The Anatomy of the Sella and the Role of Cerebrospinal Fluid
The sella turcica is a depression in the sphenoid bone at the base of the skull that offers physical protection to the pituitary gland. A membrane called the diaphragma sellae usually covers the opening of this bony compartment, acting as a partial barrier. This membrane is part of the dura mater, protecting the brain, and it has a small hole to allow the pituitary stalk to connect the gland to the brain.
Cerebrospinal fluid is the clear liquid that surrounds and cushions the brain and spinal cord. The space containing this fluid is under pressure, known as intracranial pressure. When the diaphragma sellae has a defect or weakness, the pulsating pressure from the CSF can push a pouch of the arachnoid membrane into the sella turcica. This intrusion of the fluid-filled membrane compresses the pituitary gland, leading to its characteristic flattened appearance on scans.

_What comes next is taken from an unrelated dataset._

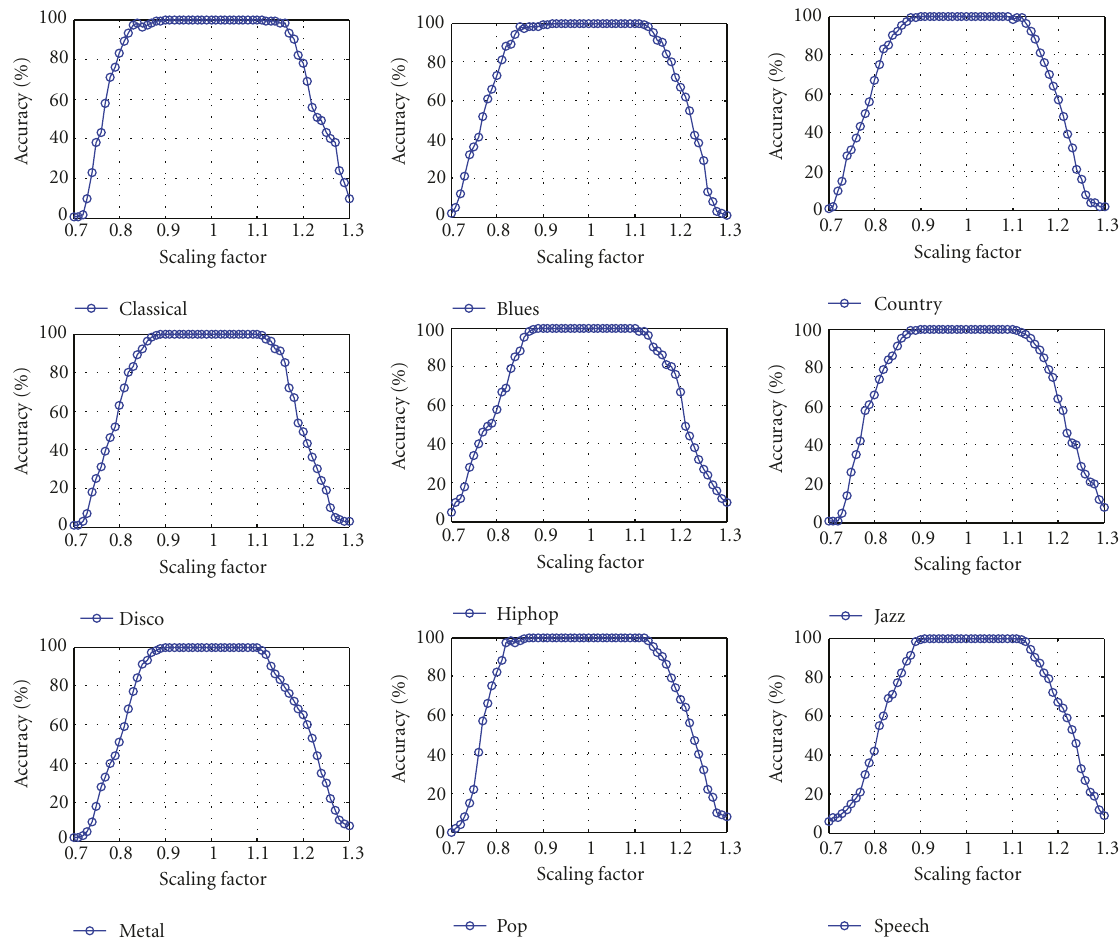
Figure 11: Robustness against pitch-invariant TSM.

Causes of Primary Empty Sella Syndrome
Primary Empty Sella Syndrome (PES) is the most common form and is caused by an intrinsic anatomical or structural weakness. This means there is no known prior trauma or disease affecting the pituitary gland itself. The underlying cause is often a congenital deficiency or weakness in the diaphragma sellae, the protective membrane covering the sella turcica. This defect allows the normal pressure of the cerebrospinal fluid to slowly push the arachnoid lining into the sella over time.

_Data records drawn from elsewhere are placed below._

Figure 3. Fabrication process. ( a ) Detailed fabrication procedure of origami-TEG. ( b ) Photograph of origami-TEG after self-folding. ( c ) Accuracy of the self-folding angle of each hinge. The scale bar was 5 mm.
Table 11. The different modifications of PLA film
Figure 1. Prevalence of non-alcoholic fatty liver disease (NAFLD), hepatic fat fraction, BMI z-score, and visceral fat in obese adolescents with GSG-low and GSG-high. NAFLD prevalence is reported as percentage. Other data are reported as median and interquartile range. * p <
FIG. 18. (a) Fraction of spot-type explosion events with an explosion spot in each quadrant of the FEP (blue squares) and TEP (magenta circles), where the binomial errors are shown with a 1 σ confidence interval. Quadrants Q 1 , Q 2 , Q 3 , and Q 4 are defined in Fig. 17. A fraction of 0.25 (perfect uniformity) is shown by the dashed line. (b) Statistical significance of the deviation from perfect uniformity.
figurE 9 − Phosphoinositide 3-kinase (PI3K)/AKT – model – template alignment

This structural vulnerability is often compounded by factors that increase CSF pressure inside the skull. Obesity is a frequently associated factor, particularly in women, and contributes to idiopathic intracranial hypertension (IIH), where CSF pressure is abnormally high. Arterial hypertension, or high blood pressure, is another condition that can increase pressure within the cranial cavity. The combination of a structurally weak barrier and chronic, slightly increased intracranial pressure gradually compresses the pituitary gland.

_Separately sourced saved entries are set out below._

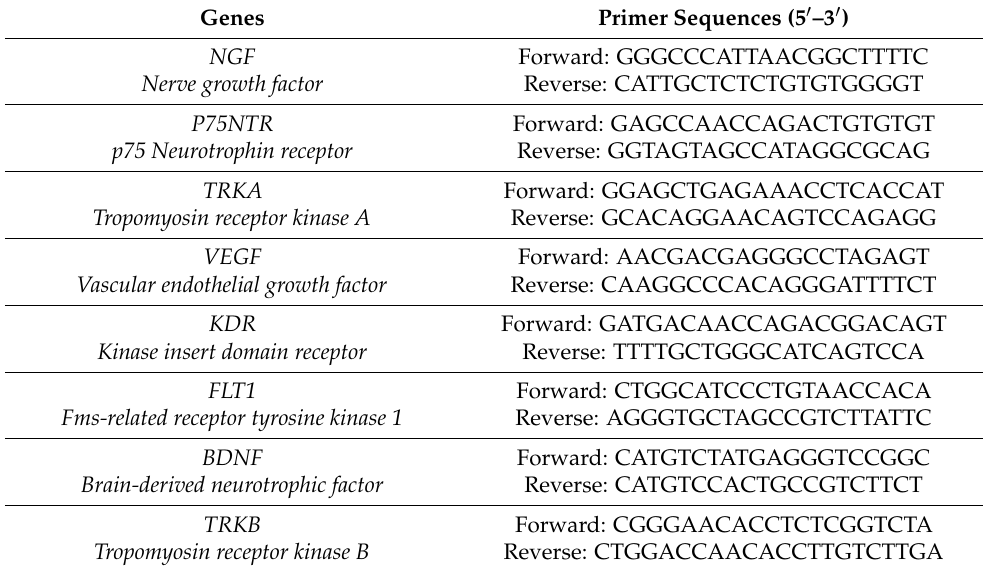
Table 1. List of the gene-specific primer sequences.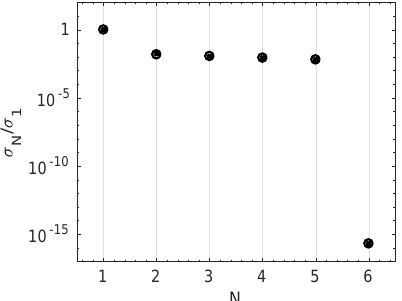
Figure 6. Singular values calculated in the data sets obtained in the left and right sides of the wind turbines, represented by crosses and circles,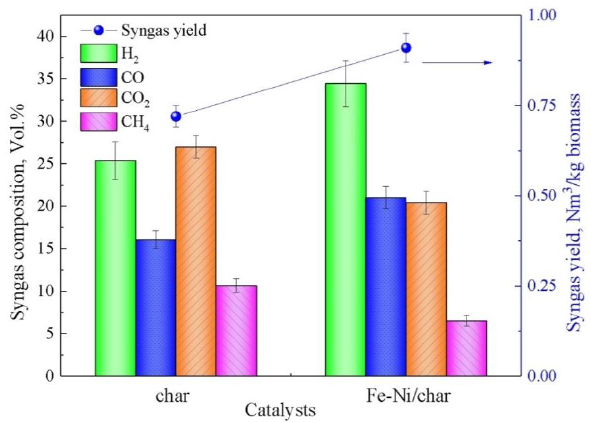
Figure 3. Syngas yield and composition with different catalysts.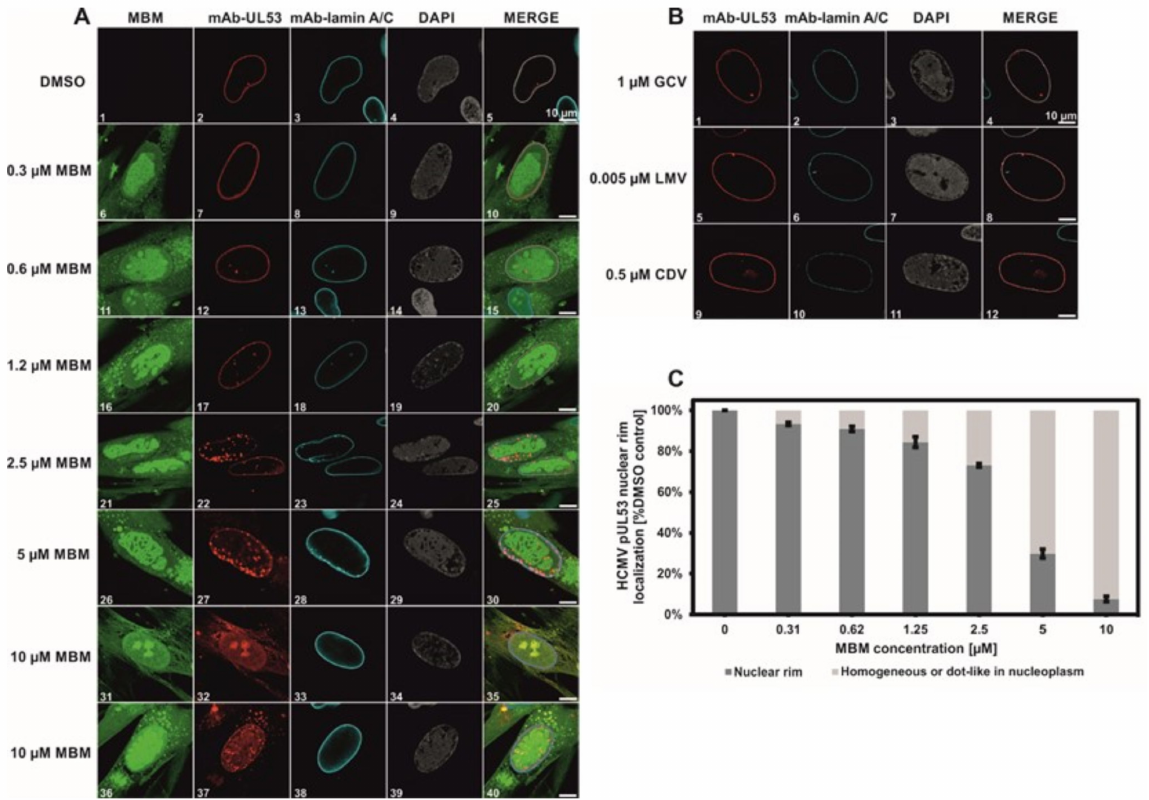
Figure 5. Merbromin (MBM, ( A )), but not GCV, LMV, and CDV ( B ), interfere with HCMV nuclear egress complex (NEC) nuclear rim formation in HCMV-infected human foreskin fibroblasts (HFFs). ( A ). Confocal imaging (indirect immunofluorescence staining) of viral pUL53 and cellular lamin ( A / C ). Counterstainings of the autofluorescent merbromin and the nuclei (DAPI) are shown, and a merge of all signals is given. ( C ). Quantitation of the concentration-dependent inhibition of normal pUL53 nuclear rim localization by merbromin. Error bars present SDs of three experiments. Scale bars indicate 10 µ m. See Section 2.6 for experimental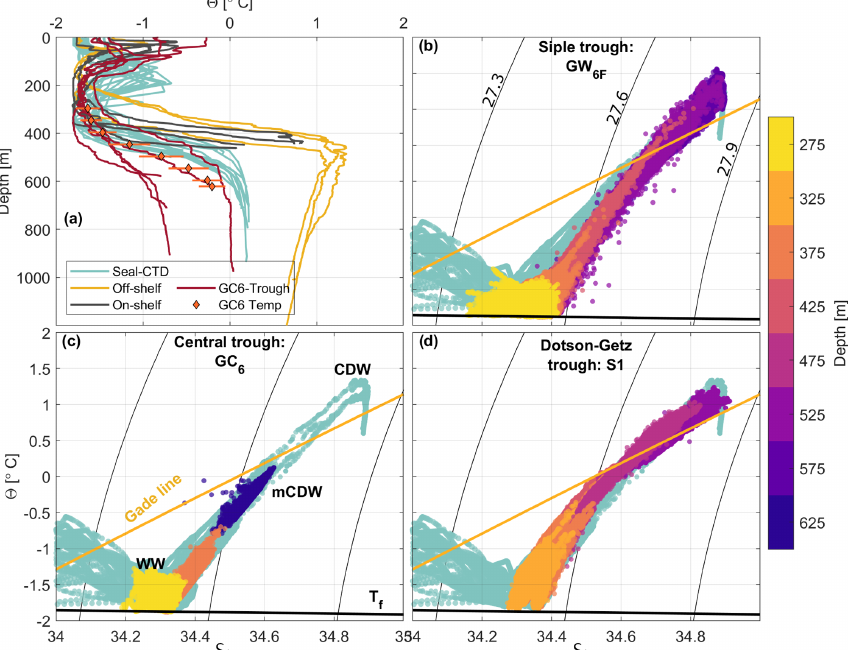
Figure 3. (a) Temperature profiles taken by ship (red, black, yellow) and the seal (turquoise, see Fig. 1a, b for locations). Orange diamonds and lines show the mean temperature and standard deviation recorded by each instrument on GC6. (cid:50)S A diagrams for (b) GW 6F in the Siple trough, (c) GC 6 in the GC 6 Trough between Siple and Carney Islands, and (d) S1 in the Dotson–Getz Trough (see Fig. 1a for locations), color- coded by the depth of moored instruments, and with the CTD stations and seal dives from Fig. 1a marked in turquoise in the background. Four outliers are removed from S1. The σ density contours (thin black lines), the Gade line (yellow), surface freezing temperature T f (thick black line), and characteristic water masses are labeled (WW: Winter Water, mCDW: modified Circumpolar Deep Water, CDW: Circumpolar Deep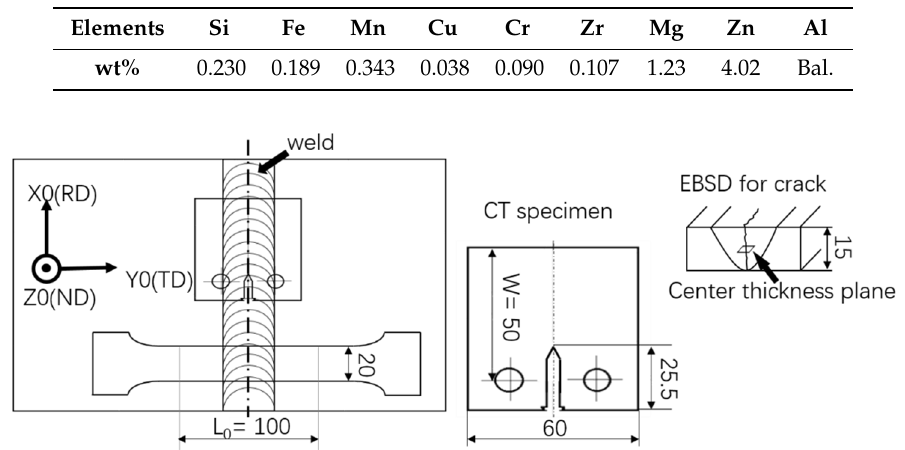
Table 1. Chemical composition of AA 7N01.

Causes of Secondary Empty Sella Syndrome
Secondary Empty Sella Syndrome (SES) results from an identifiable, acquired event that causes the pituitary gland to shrink or be removed. The sella turcica becomes “empty” after the gland tissue has been damaged or destroyed by a specific disease or medical intervention. This acquired damage creates a void that is subsequently filled by cerebrospinal fluid, leading to the same radiographic appearance as PES.
Medical procedures targeting the pituitary are a common cause of SES. These include the surgical removal of a pituitary tumor, known as hypophysectomy, or radiation therapy aimed at the gland. Radiation can cause the pituitary tissue to shrink and atrophy over time. Both surgery and radiation reduce the physical volume of the gland, leaving a larger space for the CSF to occupy.
Specific pathological events can also lead to the destruction and shrinkage of the pituitary gland. Pituitary apoplexy, a sudden hemorrhage or lack of blood flow (infarction) within the gland, causes acute tissue necrosis that dramatically reduces the gland’s volume. Sheehan syndrome is a related event that occurs after severe blood loss and shock during childbirth, resulting in the death of pituitary cells. In all secondary causes, the loss of pituitary tissue volume precedes the influx of cerebrospinal fluid.